Marks & Spencer said it is rapidly pushing ahead with its turnaround plan after half-year sales slumped during a “challenging” period for its clothing and homeware business.
The high street retailer saw sales slide 2.1% to £4.86 million for the six months to September 28.
The company hailed the performance of its food business, which grew sales, but saw clothing and home sales dive on the back of buying and supply chain issues.
Clothing and homeware plunged 7.8% as like-for-like sales dropped 5.5% on the back of issues around product availability.
M&S said it had “poor availability on the most popular sizes and too much stock and markdown” on its clothing lines.
It added that it saw a sales uplift in October after taking action to improve availability and has had an “encouraging” relaunch of its Per Una sub-brand.
M&S also reported weaker-than-expected online sales, as digital revenues jumped just 0.2% despite an 8% increase in website traffic.

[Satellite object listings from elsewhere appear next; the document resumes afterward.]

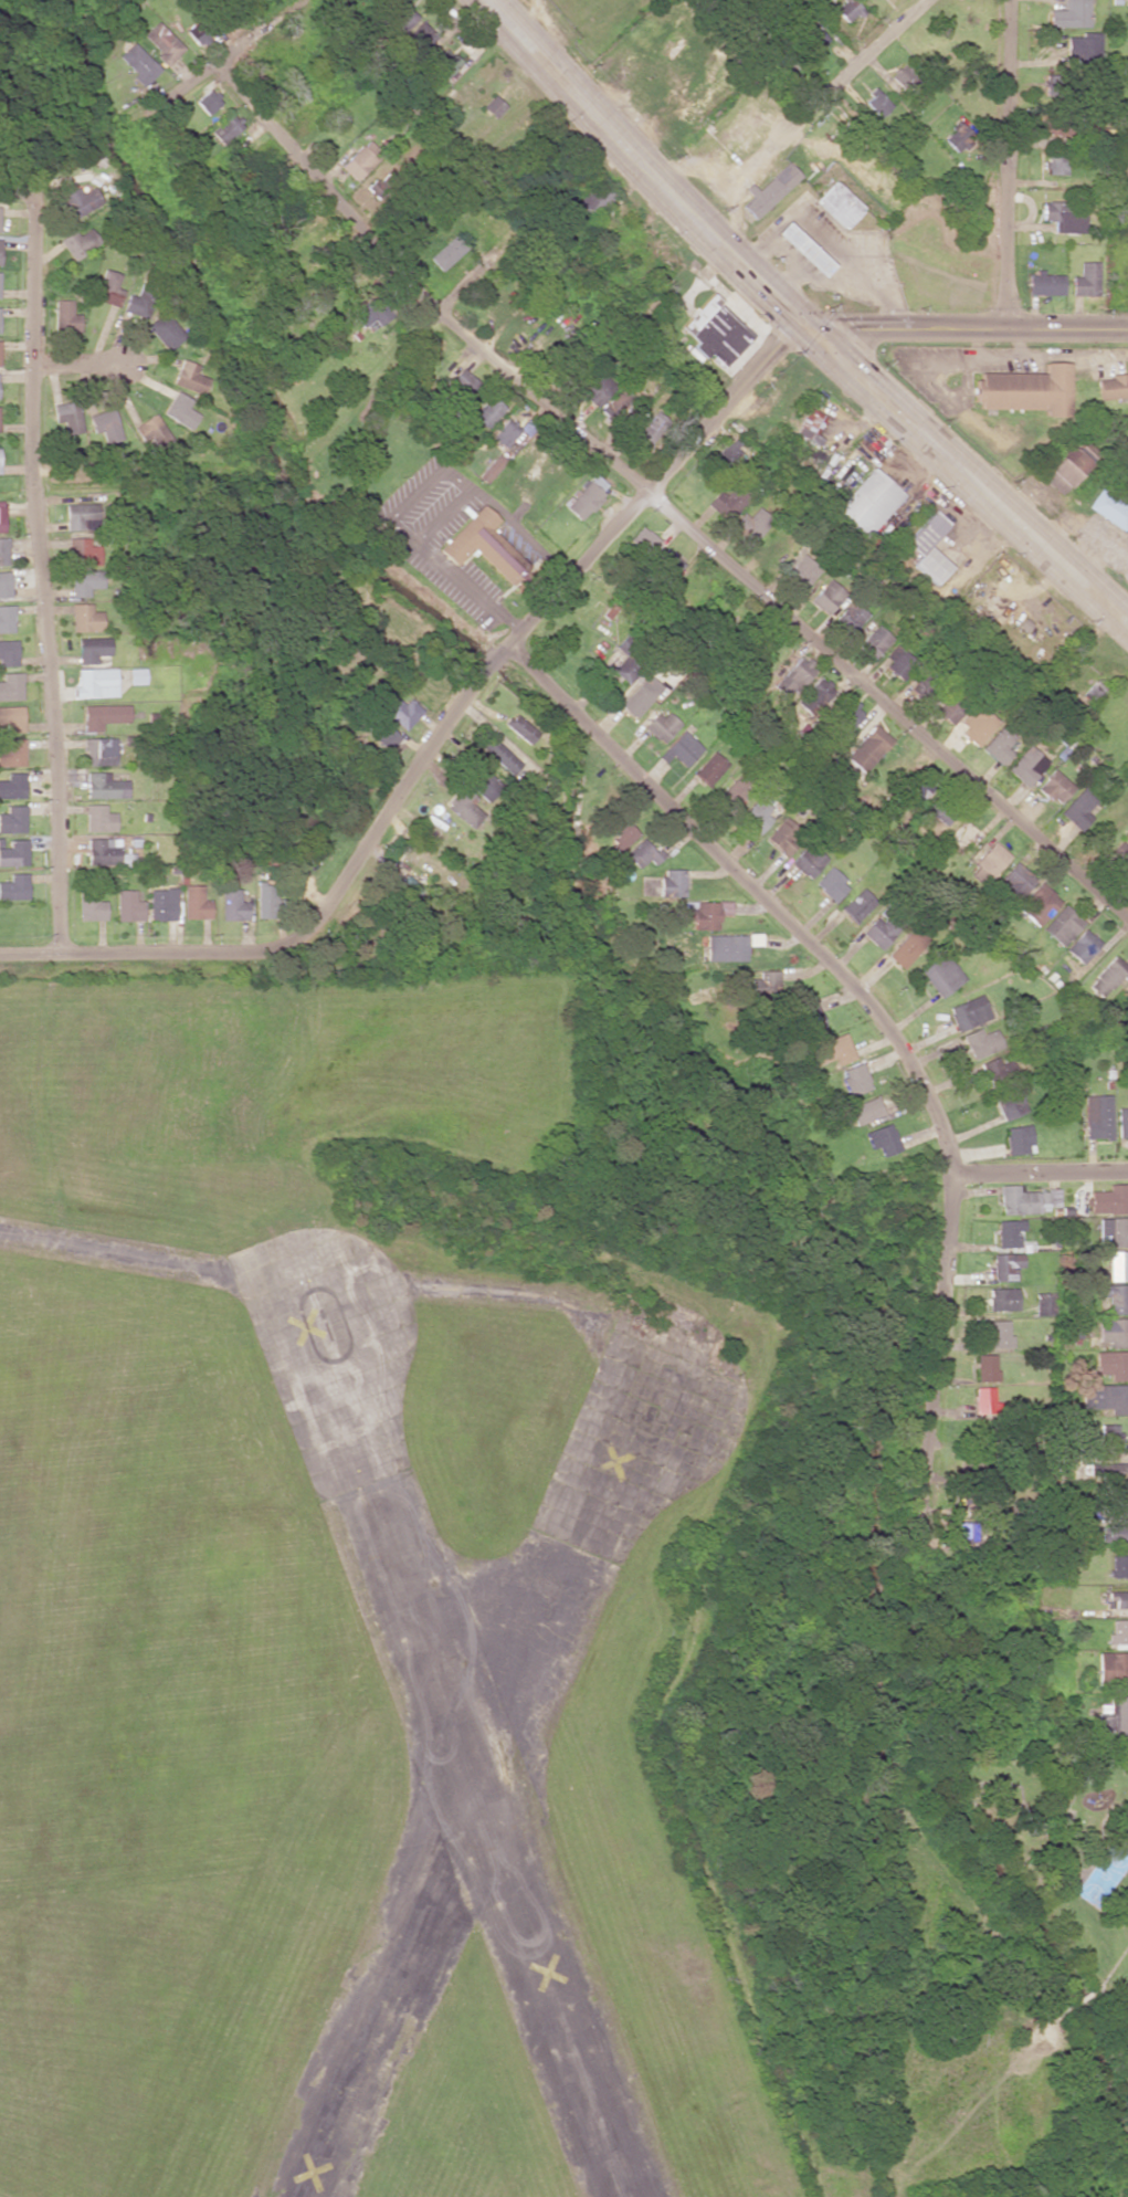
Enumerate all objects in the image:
road: (499, 3)
building: (848, 9)
building: (1070, 14)
building: (403, 18)
building: (196, 34)
building: (420, 37)
building: (815, 37)
building: (163, 43)
building: (1084, 48)
road: (221, 61)
building: (137, 63)
building: (442, 66)
building: (904, 76)
building: (1052, 82)
building: (208, 101)
building: (876, 101)
building: (493, 106)
road: (813, 109)
building: (226, 128)
building: (958, 137)
building: (359, 160)
road: (1004, 162)
building: (1055, 164)
road: (644, 166)
building: (380, 182)
building: (769, 190)
road: (17, 195)
building: (593, 199)
building: (82, 200)
building: (838, 204)
building: (1063, 216)
building: (0, 224)
road: (448, 229)
building: (79, 242)
building: (802, 248)
building: (1, 251)
building: (447, 252)
building: (1086, 279)
building: (1045, 283)
building: (108, 286)
road: (420, 291)
building: (138, 303)
building: (371, 312)
building: (65, 316)
road: (967, 325)
traffic signals: (807, 326)
building: (165, 330)
building: (713, 330)
building: (0, 359)
road: (81, 364)
building: (189, 377)
building: (465, 383)
building: (1112, 386)
building: (596, 389)
building: (1025, 390)
building: (617, 403)
road: (728, 408)
building: (180, 410)
building: (490, 410)
building: (67, 416)
building: (106, 425)
building: (811, 426)
building: (648, 428)
building: (152, 432)
building: (506, 432)
building: (730, 452)
building: (0, 463)
building: (492, 468)
road: (967, 472)
building: (1065, 472)
building: (587, 497)
building: (727, 501)
building: (869, 502)
building: (1110, 508)
building: (2, 516)
building: (81, 516)
building: (751, 524)
building: (927, 532)
building: (644, 539)
building: (484, 544)
building: (4, 551)
building: (83, 552)
building: (668, 562)
building: (932, 565)
road: (577, 569)
building: (802, 571)
road: (40, 574)
building: (85, 581)
building: (5, 584)
building: (827, 596)
building: (611, 608)
building: (850, 617)
building: (7, 618)
building: (86, 618)
building: (874, 641)
building: (93, 648)
building: (8, 652)
building: (898, 661)
building: (625, 669)
building: (137, 675)
building: (795, 675)
building: (96, 682)
building: (11, 686)
building: (1094, 691)
building: (814, 693)
building: (637, 700)
road: (888, 705)
building: (402, 711)
building: (849, 712)
building: (104, 715)
building: (11, 718)
building: (660, 725)
building: (976, 725)
building: (522, 728)
building: (384, 735)
building: (998, 745)
building: (683, 748)
building: (869, 748)
building: (100, 751)
building: (13, 752)
building: (502, 757)
building: (1027, 765)
building: (709, 768)
building: (483, 783)
building: (13, 785)
building: (105, 785)
building: (1055, 787)
building: (918, 790)
building: (735, 792)
building: (466, 807)
building: (1078, 808)
building: (940, 811)
building: (757, 813)
building: (99, 818)
building: (13, 819)
building: (620, 835)
building: (785, 836)
building: (1122, 851)
building: (14, 852)
building: (106, 852)
building: (641, 853)
building: (808, 861)
building: (989, 863)
building: (672, 881)
building: (1016, 881)
building: (831, 884)
building: (14, 886)
road: (756, 891)
building: (266, 899)
building: (195, 902)
building: (162, 903)
building: (90, 904)
building: (1038, 904)
building: (233, 905)
building: (858, 905)
building: (128, 906)
building: (704, 913)
road: (315, 916)
building: (1062, 925)
building: (883, 926)
building: (729, 946)
building: (1083, 946)
building: (907, 947)
building: (941, 974)
building: (1107, 976)
building: (766, 983)
building: (968, 1012)
building: (812, 1015)
building: (981, 1042)
building: (834, 1050)
building: (999, 1071)
building: (855, 1079)
building: (1010, 1102)
building: (866, 1110)
building: (1098, 1116)
building: (1122, 1122)
building: (1018, 1138)
building: (884, 1139)
road: (1039, 1173)
building: (1028, 1199)
building: (1110, 1199)
building: (1113, 1231)
building: (1009, 1233)
building: (1006, 1265)
building: (1118, 1265)
building: (1115, 1297)
building: (1002, 1299)
building: (1044, 1303)
building: (1114, 1331)
building: (999, 1334)
road: (936, 1361)
building: (1113, 1364)
building: (986, 1367)
building: (1106, 1397)
building: (984, 1399)
building: (1109, 1434)
building: (1109, 1470)
building: (1118, 1500)
building: (1114, 1532)
building: (1119, 1566)
building: (1119, 1598)
airport: (346, 1607)
building: (1119, 1632)
building: (1112, 1668)
building: (1114, 1715)

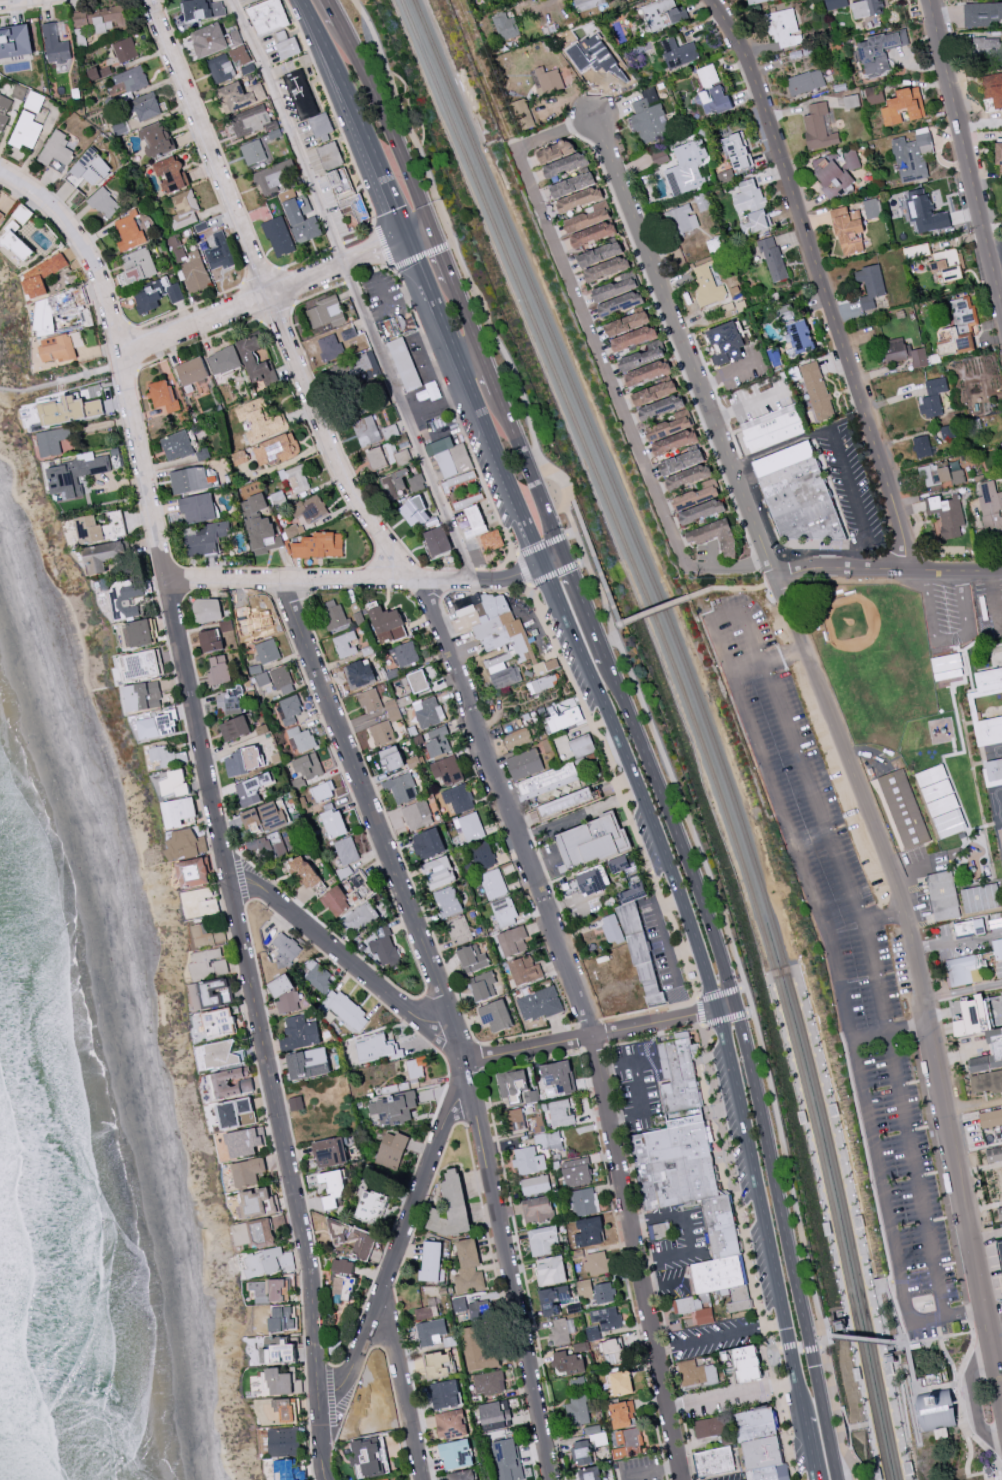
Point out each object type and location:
building: (252, 0)
road: (6, 1)
building: (757, 1)
building: (587, 4)
building: (836, 4)
building: (866, 8)
building: (203, 9)
road: (337, 11)
road: (328, 13)
building: (983, 13)
building: (663, 14)
building: (268, 16)
building: (103, 17)
building: (505, 26)
building: (784, 28)
building: (214, 39)
building: (15, 41)
building: (56, 42)
building: (988, 47)
building: (289, 48)
building: (880, 51)
building: (676, 52)
building: (113, 57)
building: (242, 58)
building: (597, 58)
building: (221, 69)
building: (132, 81)
building: (548, 81)
building: (806, 82)
building: (993, 87)
building: (712, 92)
building: (302, 93)
building: (240, 95)
building: (874, 95)
building: (34, 101)
building: (851, 101)
building: (147, 106)
building: (904, 106)
road: (332, 110)
building: (4, 111)
building: (523, 114)
road: (359, 115)
building: (649, 117)
building: (250, 120)
road: (392, 121)
building: (321, 124)
building: (819, 126)
building: (26, 130)
road: (290, 130)
building: (156, 139)
building: (555, 151)
building: (737, 151)
building: (57, 152)
building: (253, 152)
road: (965, 153)
building: (330, 155)
building: (913, 155)
building: (999, 155)
building: (659, 156)
building: (852, 159)
building: (566, 164)
building: (92, 167)
building: (687, 167)
building: (833, 173)
building: (172, 174)
building: (272, 176)
building: (573, 184)
building: (749, 196)
building: (348, 198)
building: (580, 199)
building: (702, 202)
building: (105, 203)
building: (872, 208)
building: (184, 209)
building: (924, 211)
building: (1, 213)
building: (300, 218)
building: (587, 218)
building: (682, 219)
building: (758, 221)
traffic signals: (434, 223)
road: (420, 229)
building: (848, 230)
building: (130, 231)
building: (593, 234)
traffic signals: (407, 235)
building: (279, 236)
building: (21, 242)
road: (375, 248)
road: (445, 251)
building: (220, 252)
building: (600, 254)
building: (773, 257)
road: (417, 262)
road: (400, 264)
building: (946, 265)
building: (138, 266)
building: (192, 267)
building: (607, 268)
building: (47, 275)
road: (823, 280)
building: (706, 285)
building: (870, 285)
road: (354, 289)
building: (614, 289)
road: (382, 290)
building: (175, 292)
building: (149, 299)
road: (408, 299)
building: (620, 303)
road: (234, 310)
road: (377, 311)
road: (469, 311)
building: (326, 312)
building: (785, 312)
building: (48, 317)
road: (441, 321)
building: (627, 323)
building: (394, 326)
building: (959, 328)
building: (799, 337)
building: (634, 338)
road: (671, 342)
building: (727, 342)
building: (330, 345)
road: (468, 346)
road: (686, 347)
building: (61, 348)
building: (894, 352)
road: (601, 354)
building: (641, 357)
building: (919, 357)
building: (224, 360)
building: (256, 361)
building: (407, 363)
building: (361, 366)
road: (492, 366)
road: (96, 368)
building: (192, 372)
building: (648, 372)
road: (731, 372)
building: (937, 385)
building: (820, 391)
building: (655, 392)
building: (164, 397)
road: (437, 400)
building: (931, 406)
building: (661, 407)
building: (70, 410)
road: (455, 411)
building: (259, 420)
building: (777, 425)
building: (669, 427)
building: (372, 431)
building: (53, 440)
building: (675, 441)
building: (177, 445)
building: (922, 446)
road: (419, 448)
road: (841, 448)
building: (276, 449)
building: (382, 456)
building: (403, 456)
road: (498, 456)
building: (454, 462)
building: (682, 462)
road: (533, 471)
building: (76, 473)
building: (940, 474)
building: (689, 476)
building: (296, 478)
building: (192, 479)
building: (415, 481)
building: (396, 484)
building: (803, 493)
building: (697, 494)
building: (277, 498)
road: (571, 498)
building: (198, 508)
building: (990, 508)
building: (310, 509)
building: (702, 511)
building: (417, 512)
building: (947, 514)
building: (476, 520)
building: (259, 525)
building: (101, 527)
building: (294, 530)
building: (715, 536)
building: (207, 538)
building: (491, 540)
building: (437, 541)
building: (319, 545)
traffic signals: (565, 551)
building: (104, 555)
road: (553, 557)
traffic signals: (541, 563)
road: (524, 568)
road: (888, 568)
road: (355, 580)
road: (748, 587)
road: (777, 594)
road: (995, 599)
building: (126, 600)
road: (588, 604)
building: (207, 610)
road: (618, 613)
road: (737, 616)
building: (334, 617)
building: (388, 624)
building: (141, 633)
building: (496, 636)
road: (948, 638)
building: (211, 640)
park: (873, 640)
building: (346, 644)
building: (267, 651)
building: (406, 654)
road: (769, 662)
building: (142, 665)
building: (546, 666)
building: (947, 666)
building: (219, 670)
building: (359, 674)
building: (263, 679)
building: (283, 680)
building: (989, 680)
building: (418, 681)
building: (543, 683)
building: (142, 696)
building: (370, 700)
building: (228, 702)
building: (290, 710)
building: (393, 710)
building: (428, 712)
building: (572, 718)
road: (472, 719)
road: (654, 723)
railway: (693, 724)
railway: (706, 724)
building: (158, 725)
building: (236, 728)
building: (988, 730)
building: (382, 732)
building: (302, 738)
building: (517, 738)
building: (438, 741)
building: (583, 745)
building: (163, 756)
building: (392, 758)
building: (245, 760)
building: (308, 765)
building: (528, 765)
building: (446, 771)
building: (550, 779)
building: (177, 782)
road: (634, 783)
building: (934, 783)
building: (402, 787)
building: (252, 788)
road: (619, 789)
building: (323, 791)
building: (458, 798)
road: (214, 802)
building: (570, 804)
building: (902, 809)
building: (180, 811)
road: (577, 813)
building: (417, 815)
building: (265, 816)
building: (947, 816)
building: (333, 822)
building: (469, 826)
road: (677, 829)
building: (597, 842)
building: (182, 844)
building: (428, 844)
building: (270, 845)
building: (346, 850)
building: (483, 855)
road: (546, 861)
building: (619, 864)
building: (195, 872)
building: (304, 872)
building: (439, 872)
building: (357, 879)
building: (593, 880)
building: (493, 883)
building: (943, 895)
building: (981, 897)
park: (132, 899)
building: (337, 900)
building: (448, 901)
building: (201, 903)
building: (504, 912)
road: (887, 917)
building: (969, 928)
building: (458, 929)
building: (611, 929)
building: (207, 935)
building: (513, 940)
road: (958, 941)
building: (286, 945)
road: (663, 949)
building: (643, 951)
road: (915, 951)
parking lot: (850, 952)
road: (344, 957)
building: (472, 958)
building: (208, 963)
building: (965, 969)
building: (525, 970)
road: (779, 973)
building: (316, 975)
railway: (797, 975)
building: (483, 985)
railway: (769, 986)
road: (963, 989)
building: (211, 994)
building: (285, 995)
traffic signals: (738, 1003)
building: (539, 1004)
road: (727, 1006)
traffic signals: (716, 1009)
building: (346, 1010)
road: (700, 1013)
road: (702, 1013)
building: (496, 1015)
road: (450, 1019)
building: (220, 1022)
building: (300, 1033)
building: (963, 1033)
road: (893, 1034)
road: (573, 1039)
building: (377, 1048)
building: (221, 1054)
building: (308, 1063)
building: (416, 1067)
building: (559, 1076)
building: (987, 1081)
building: (233, 1082)
road: (638, 1085)
building: (515, 1086)
building: (296, 1103)
building: (393, 1108)
building: (237, 1113)
building: (560, 1113)
building: (991, 1118)
building: (515, 1119)
building: (244, 1142)
building: (392, 1150)
building: (330, 1151)
building: (994, 1154)
building: (528, 1161)
building: (248, 1171)
building: (576, 1172)
building: (690, 1172)
building: (535, 1183)
road: (942, 1186)
building: (332, 1187)
building: (583, 1200)
building: (258, 1202)
building: (372, 1205)
building: (451, 1207)
building: (537, 1209)
road: (759, 1212)
building: (1000, 1212)
road: (856, 1227)
building: (589, 1231)
road: (828, 1232)
building: (254, 1233)
road: (687, 1233)
road: (789, 1233)
road: (987, 1234)
building: (354, 1239)
building: (542, 1239)
road: (397, 1247)
building: (1000, 1250)
road: (749, 1252)
building: (268, 1261)
building: (431, 1261)
building: (597, 1262)
building: (343, 1266)
building: (469, 1267)
building: (551, 1270)
road: (883, 1283)
road: (992, 1283)
road: (666, 1285)
building: (343, 1287)
building: (584, 1287)
building: (271, 1290)
building: (604, 1293)
building: (554, 1299)
building: (472, 1307)
building: (694, 1309)
building: (427, 1310)
building: (283, 1318)
building: (606, 1318)
road: (840, 1319)
road: (837, 1321)
road: (825, 1323)
road: (840, 1323)
road: (773, 1324)
building: (841, 1326)
building: (562, 1330)
building: (431, 1331)
building: (593, 1333)
road: (828, 1335)
road: (939, 1337)
road: (711, 1338)
road: (864, 1339)
road: (799, 1342)
road: (902, 1344)
road: (900, 1348)
building: (477, 1350)
building: (614, 1350)
road: (892, 1352)
building: (279, 1353)
road: (889, 1354)
road: (891, 1356)
building: (892, 1358)
road: (998, 1358)
road: (949, 1360)
building: (569, 1363)
building: (747, 1363)
road: (911, 1363)
building: (438, 1364)
road: (890, 1369)
building: (697, 1373)
road: (909, 1380)
road: (405, 1381)
building: (280, 1382)
building: (488, 1382)
building: (620, 1382)
building: (578, 1383)
road: (901, 1384)
road: (955, 1384)
road: (730, 1393)
building: (445, 1394)
road: (973, 1395)
road: (838, 1408)
building: (287, 1409)
building: (937, 1409)
building: (577, 1410)
building: (623, 1414)
building: (495, 1415)
building: (377, 1417)
building: (451, 1424)
building: (710, 1426)
road: (968, 1431)
building: (284, 1441)
building: (761, 1444)
building: (589, 1445)
road: (806, 1448)
road: (849, 1450)
building: (456, 1454)
building: (369, 1457)
building: (506, 1457)
building: (715, 1461)
road: (1001, 1468)
building: (285, 1469)
road: (651, 1470)
road: (837, 1472)
building: (592, 1473)
building: (462, 1475)
building: (389, 1479)
road: (838, 1479)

Meanwhile, like-for-like food sales increased by 0.9% driven by an acceleration in the second quarter.
The company said it has benefited from price reductions on a range of core food products and almost halved its number of promotions.
Nevertheless, this was not enough to stem falling profitability, as trading profits slid 17% to £176.5 million during the half-year.
M&S said it has closed 17 stores as part of its turnaround plan which it said will see the closure of 100 stores across the UK.
It said it made £75 million in cost savings during the period as a result.
The company also reduced its dividend by 40% to 3.9p, as it had previously indicated would happen as a result of the transformation programme.
Chief executive Steve Rowe said: “Our transformation plan is now running at a pace and scale not seen before at Marks & Spencer.
“For the first time we are beginning to see the potential from the far-reaching changes we are making.”
During the period, M&S also completed its £750 million joint venture deal with Ocado Retail and said plans for M&S supply have been “progressing well”.